È bello sapere che macOS odierno legge ancora perfettamente il formato di codifica delle icone usato quarantadue anni fa. A celebrare quell’epoca è nato a novembre 2024 un ingegnoso progetto hardware-software denominato Picontosh.
Simon Blake, lo sviluppatore dietro il blog, ha preso un minischermo LCD e gli ha messo intorno un modello di scocca di Macintosh 128k stampato in 3D, contenente a sua volta un Raspberry Pi Pico.
Sull’accrocchio, che avrà tipo un ottavo del volume di un Macintosh originale, ha usato Micropython per simulare (non emulare, simulare) un display di Macintosh in cui, una finestra per volta, compaiono le icone di applicazioni ed elementi del sistema.

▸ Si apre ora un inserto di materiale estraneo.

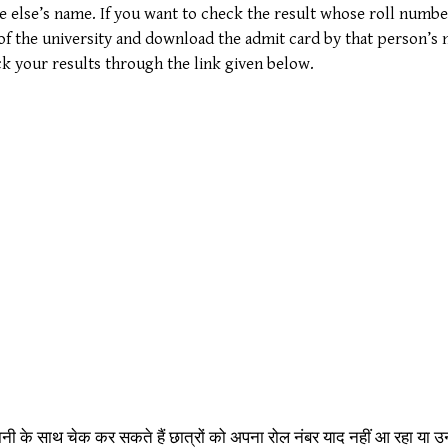
e else’s name. If you want to check the result whose roll numbe
e of the university and download the admit card by that person’
ck your results through the link given below.
सानी के साथ चेक कर सकते हैं छात्रों को अपना रोल नंबर याद नहीं आ रहा या 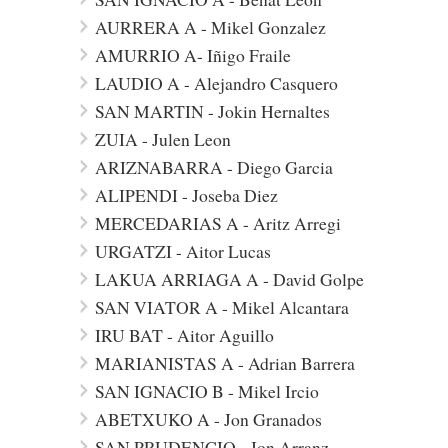
AURRERA A - Mikel Gonzalez
AMURRIO A- Iñigo Fraile
LAUDIO A - Alejandro Casquero
SAN MARTIN - Jokin Hernaltes
ZUIA - Julen Leon
ARIZNABARRA - Diego Garcia
ALIPENDI - Joseba Diez
MERCEDARIAS A - Aritz Arregi
URGATZI - Aitor Lucas
LAKUA ARRIAGA A - David Golpe
SAN VIATOR A - Mikel Alcantara
IRU BAT - Aitor Aguillo
MARIANISTAS A - Adrian Barrera
SAN IGNACIO B - Mikel Ircio
ABETXUKO A - Jon Granados
SAN PRUDENCIO - Jon Arranz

Il finto desktop con finestre è semplicemente disegnato ad arte, senza altre pretese; le icone però stanno dentro un archivio perfettamente leggibile da un Mac moderno oltre che, per l’occasione, dal codice Micropython.
Alcune delle icone sono state ricreate pixel per pixel con il glorioso ResEdit. Per simulare la barra dei menu originale, l’autore ha ricreato pixel per pixel anche il font bitmap Chicago.
Tutto il progetto è riproducibile (c’è anche il case 3D in formato Stil) a partire dalla pagina GitHub linkata nell’articolo.
Alla fine ne esce un simpatico soprammobile da scrivania, omaggio al genio di chi quarant’anni fa, con strumenti inimmaginabilmente inferiori, ha prodotto opere dell’ingegno che tanti sedicenti designer oggi non riescono nemmeno ad avvicinare.